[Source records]

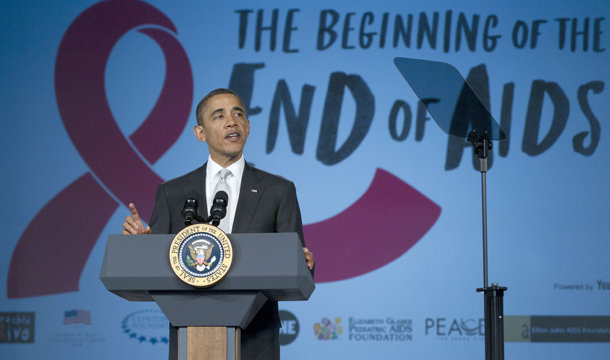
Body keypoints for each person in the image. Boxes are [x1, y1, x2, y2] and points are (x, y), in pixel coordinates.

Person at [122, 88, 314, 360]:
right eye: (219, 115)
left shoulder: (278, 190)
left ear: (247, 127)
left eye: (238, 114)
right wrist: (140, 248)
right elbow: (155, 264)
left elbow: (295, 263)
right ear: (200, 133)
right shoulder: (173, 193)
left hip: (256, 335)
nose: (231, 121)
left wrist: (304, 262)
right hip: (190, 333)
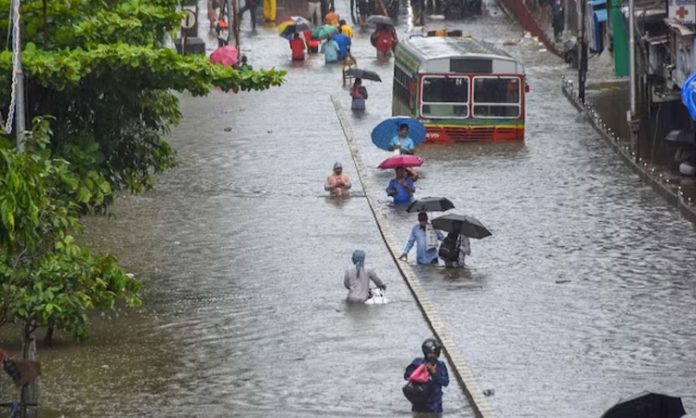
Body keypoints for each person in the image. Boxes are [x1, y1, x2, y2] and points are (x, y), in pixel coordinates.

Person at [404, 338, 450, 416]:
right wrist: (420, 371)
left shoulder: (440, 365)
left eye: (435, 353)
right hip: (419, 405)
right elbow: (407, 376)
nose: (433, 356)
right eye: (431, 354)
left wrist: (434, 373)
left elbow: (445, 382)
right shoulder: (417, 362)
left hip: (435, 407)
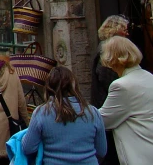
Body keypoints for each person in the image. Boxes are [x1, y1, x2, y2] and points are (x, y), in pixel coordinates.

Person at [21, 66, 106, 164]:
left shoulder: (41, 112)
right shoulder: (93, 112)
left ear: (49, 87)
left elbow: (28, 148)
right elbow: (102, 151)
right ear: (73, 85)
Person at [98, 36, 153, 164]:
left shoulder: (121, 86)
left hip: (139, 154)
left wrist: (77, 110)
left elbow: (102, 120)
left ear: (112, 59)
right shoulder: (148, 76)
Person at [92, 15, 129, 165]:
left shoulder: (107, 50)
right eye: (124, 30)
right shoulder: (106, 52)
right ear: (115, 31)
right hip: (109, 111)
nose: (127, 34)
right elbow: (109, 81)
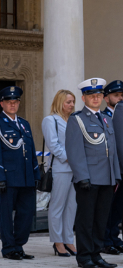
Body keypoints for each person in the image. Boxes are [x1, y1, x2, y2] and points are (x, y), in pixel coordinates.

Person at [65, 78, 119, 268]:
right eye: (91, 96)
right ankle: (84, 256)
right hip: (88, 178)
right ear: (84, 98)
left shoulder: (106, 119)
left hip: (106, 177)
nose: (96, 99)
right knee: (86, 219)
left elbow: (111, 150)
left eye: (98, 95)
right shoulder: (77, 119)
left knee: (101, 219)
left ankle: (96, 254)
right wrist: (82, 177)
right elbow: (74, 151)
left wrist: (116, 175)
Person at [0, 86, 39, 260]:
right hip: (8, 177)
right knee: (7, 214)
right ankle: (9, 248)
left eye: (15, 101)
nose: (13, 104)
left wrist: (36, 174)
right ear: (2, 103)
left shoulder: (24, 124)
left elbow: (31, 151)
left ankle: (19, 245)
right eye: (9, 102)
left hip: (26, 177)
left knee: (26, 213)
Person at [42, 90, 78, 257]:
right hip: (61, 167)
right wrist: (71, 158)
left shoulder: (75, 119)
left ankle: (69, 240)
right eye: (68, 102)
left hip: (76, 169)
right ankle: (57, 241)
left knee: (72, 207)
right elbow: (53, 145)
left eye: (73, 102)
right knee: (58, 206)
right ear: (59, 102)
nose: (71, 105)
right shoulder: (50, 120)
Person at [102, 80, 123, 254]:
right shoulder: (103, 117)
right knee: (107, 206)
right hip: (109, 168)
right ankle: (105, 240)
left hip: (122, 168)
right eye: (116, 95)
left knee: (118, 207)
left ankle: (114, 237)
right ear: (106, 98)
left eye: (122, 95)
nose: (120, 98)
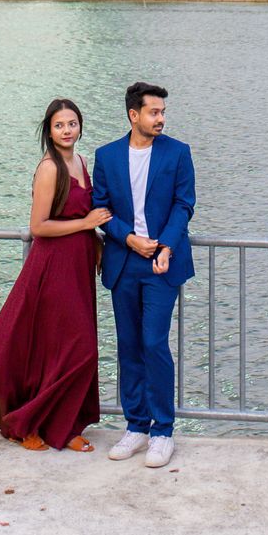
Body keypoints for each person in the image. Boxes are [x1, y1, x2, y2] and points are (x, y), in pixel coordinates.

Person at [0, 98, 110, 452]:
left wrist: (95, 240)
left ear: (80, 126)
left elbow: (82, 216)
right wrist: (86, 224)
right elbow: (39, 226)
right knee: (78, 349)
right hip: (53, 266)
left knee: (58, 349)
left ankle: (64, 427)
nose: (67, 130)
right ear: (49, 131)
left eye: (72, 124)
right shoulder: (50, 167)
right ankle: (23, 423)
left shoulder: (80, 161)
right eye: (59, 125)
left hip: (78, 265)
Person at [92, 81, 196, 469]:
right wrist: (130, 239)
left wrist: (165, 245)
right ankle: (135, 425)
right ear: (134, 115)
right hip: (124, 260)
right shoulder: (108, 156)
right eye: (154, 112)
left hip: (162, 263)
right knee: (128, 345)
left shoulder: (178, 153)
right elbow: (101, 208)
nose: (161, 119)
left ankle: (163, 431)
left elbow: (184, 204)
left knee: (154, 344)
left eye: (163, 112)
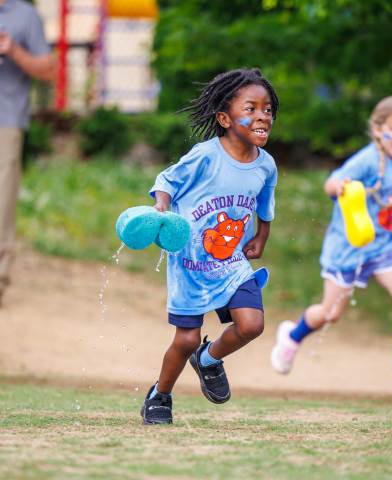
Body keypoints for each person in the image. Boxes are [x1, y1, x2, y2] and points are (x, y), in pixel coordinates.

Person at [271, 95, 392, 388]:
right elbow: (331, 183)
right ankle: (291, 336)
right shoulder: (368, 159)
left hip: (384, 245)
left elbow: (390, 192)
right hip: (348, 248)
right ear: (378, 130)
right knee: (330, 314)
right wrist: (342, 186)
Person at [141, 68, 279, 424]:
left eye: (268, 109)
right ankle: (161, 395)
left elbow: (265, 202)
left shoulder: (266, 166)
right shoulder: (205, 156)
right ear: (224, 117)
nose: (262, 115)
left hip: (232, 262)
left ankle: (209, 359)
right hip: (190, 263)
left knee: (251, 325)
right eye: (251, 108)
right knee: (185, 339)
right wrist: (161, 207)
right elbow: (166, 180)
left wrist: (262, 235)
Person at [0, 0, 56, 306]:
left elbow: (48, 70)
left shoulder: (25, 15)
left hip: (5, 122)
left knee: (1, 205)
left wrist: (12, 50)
---
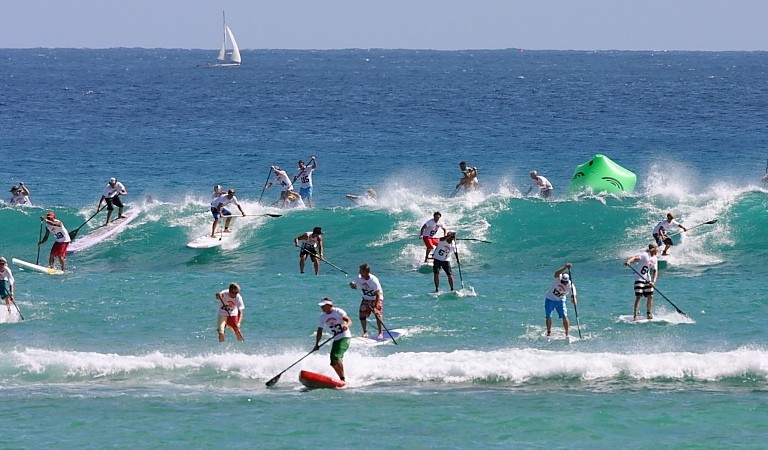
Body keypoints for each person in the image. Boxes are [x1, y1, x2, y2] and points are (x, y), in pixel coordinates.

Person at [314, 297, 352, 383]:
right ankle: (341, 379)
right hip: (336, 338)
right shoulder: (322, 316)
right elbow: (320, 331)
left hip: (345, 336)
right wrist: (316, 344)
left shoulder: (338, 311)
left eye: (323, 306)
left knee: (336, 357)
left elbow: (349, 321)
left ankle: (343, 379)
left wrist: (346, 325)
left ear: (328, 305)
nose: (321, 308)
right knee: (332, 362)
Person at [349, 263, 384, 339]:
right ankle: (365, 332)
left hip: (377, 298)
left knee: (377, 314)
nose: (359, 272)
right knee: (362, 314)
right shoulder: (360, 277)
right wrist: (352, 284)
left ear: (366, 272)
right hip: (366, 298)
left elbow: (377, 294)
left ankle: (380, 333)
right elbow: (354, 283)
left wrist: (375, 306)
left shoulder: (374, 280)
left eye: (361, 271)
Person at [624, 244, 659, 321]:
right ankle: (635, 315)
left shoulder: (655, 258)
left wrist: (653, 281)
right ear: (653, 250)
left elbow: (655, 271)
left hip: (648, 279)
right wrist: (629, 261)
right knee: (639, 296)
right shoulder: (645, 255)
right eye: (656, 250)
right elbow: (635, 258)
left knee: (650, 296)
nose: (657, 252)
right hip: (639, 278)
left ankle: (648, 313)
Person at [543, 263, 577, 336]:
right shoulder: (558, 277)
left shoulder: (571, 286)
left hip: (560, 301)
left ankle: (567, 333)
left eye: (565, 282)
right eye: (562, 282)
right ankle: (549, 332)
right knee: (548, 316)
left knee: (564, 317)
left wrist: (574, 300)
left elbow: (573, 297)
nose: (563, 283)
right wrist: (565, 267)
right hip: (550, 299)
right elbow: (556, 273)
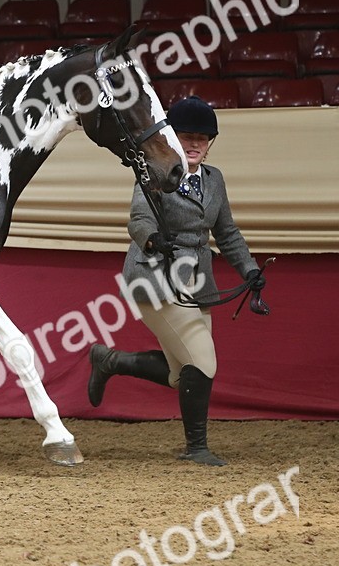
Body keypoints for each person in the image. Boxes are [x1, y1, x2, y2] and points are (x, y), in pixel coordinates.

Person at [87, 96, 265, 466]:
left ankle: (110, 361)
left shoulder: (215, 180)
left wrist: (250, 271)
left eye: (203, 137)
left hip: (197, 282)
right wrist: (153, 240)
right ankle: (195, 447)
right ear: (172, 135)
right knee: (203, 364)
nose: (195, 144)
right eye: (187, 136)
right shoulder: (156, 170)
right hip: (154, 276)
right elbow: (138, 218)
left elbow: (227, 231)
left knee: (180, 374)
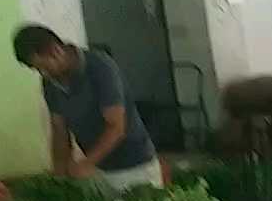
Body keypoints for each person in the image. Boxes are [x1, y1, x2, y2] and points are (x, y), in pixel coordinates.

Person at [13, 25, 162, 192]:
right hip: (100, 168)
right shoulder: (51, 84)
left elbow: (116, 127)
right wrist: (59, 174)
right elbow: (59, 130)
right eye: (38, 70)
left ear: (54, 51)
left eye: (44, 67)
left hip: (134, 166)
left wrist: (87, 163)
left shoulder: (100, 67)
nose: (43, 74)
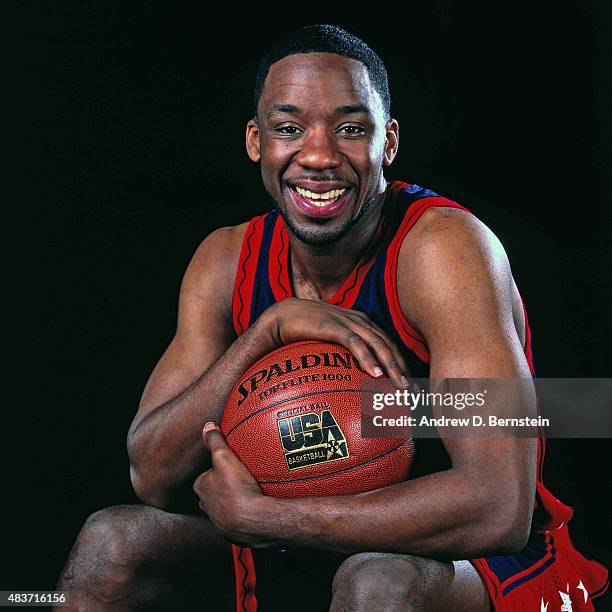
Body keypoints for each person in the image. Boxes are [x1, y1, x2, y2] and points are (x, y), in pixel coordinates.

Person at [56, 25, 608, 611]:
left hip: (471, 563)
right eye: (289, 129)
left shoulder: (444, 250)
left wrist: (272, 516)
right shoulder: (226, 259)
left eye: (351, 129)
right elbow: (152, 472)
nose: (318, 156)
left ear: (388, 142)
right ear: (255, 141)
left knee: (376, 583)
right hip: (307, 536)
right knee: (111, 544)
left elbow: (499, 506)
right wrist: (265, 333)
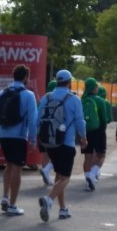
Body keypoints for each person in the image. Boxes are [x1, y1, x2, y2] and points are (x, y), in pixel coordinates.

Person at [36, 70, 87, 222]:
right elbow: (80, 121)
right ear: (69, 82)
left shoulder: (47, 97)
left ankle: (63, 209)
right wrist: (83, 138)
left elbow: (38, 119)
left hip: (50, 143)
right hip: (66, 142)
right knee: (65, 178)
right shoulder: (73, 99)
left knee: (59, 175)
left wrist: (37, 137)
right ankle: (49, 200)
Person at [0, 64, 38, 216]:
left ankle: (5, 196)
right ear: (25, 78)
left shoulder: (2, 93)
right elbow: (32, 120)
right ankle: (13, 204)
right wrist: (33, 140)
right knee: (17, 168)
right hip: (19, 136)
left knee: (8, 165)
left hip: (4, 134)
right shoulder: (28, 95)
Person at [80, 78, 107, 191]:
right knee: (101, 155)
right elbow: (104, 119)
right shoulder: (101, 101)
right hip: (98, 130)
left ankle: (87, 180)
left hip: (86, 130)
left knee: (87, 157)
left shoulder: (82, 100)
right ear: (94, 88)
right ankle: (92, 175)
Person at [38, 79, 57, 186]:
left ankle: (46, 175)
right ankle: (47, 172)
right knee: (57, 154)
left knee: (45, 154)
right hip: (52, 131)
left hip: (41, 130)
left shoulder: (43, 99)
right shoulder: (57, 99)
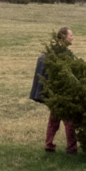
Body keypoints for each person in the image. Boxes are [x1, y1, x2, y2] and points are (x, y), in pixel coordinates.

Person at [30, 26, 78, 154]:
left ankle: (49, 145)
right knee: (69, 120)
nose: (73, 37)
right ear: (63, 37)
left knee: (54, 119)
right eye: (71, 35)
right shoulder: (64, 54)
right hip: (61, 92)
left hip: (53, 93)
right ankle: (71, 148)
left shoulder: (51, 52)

Your instructions: Quote the data above exactly from the line with "right knee: (128, 345)" to the line with "left wrist: (12, 50)", both ends counted, and nothing else. Pictures don't go in.

Expected answer:
right knee: (128, 345)
left shoulder: (178, 153)
right elbow: (101, 208)
nose: (161, 119)
left ankle: (163, 431)
left elbow: (184, 204)
left knee: (154, 344)
left eye: (163, 112)
Body keypoints for each person in the image. Boxes are [x1, y1, x2, y2] and points are (x, y), in pixel coordinates.

Person at [271, 95, 392, 388]:
right elbow: (331, 183)
right ankle: (291, 336)
right shoulder: (368, 159)
left hip: (384, 245)
left elbow: (390, 192)
right hip: (348, 248)
right ear: (378, 130)
right knee: (330, 314)
right wrist: (342, 186)
Person at [141, 68, 279, 424]:
left eye: (268, 109)
right ankle: (161, 395)
left elbow: (265, 202)
left shoulder: (266, 166)
right shoulder: (205, 156)
right ear: (224, 117)
nose: (262, 115)
left hip: (232, 262)
left ankle: (209, 359)
right hip: (190, 263)
left knee: (251, 325)
right eye: (251, 108)
right knee: (185, 339)
right wrist: (161, 207)
right elbow: (166, 180)
left wrist: (262, 235)
Person at [0, 0, 56, 306]:
left elbow: (48, 70)
left shoulder: (25, 15)
left hip: (5, 122)
left knee: (1, 205)
left wrist: (12, 50)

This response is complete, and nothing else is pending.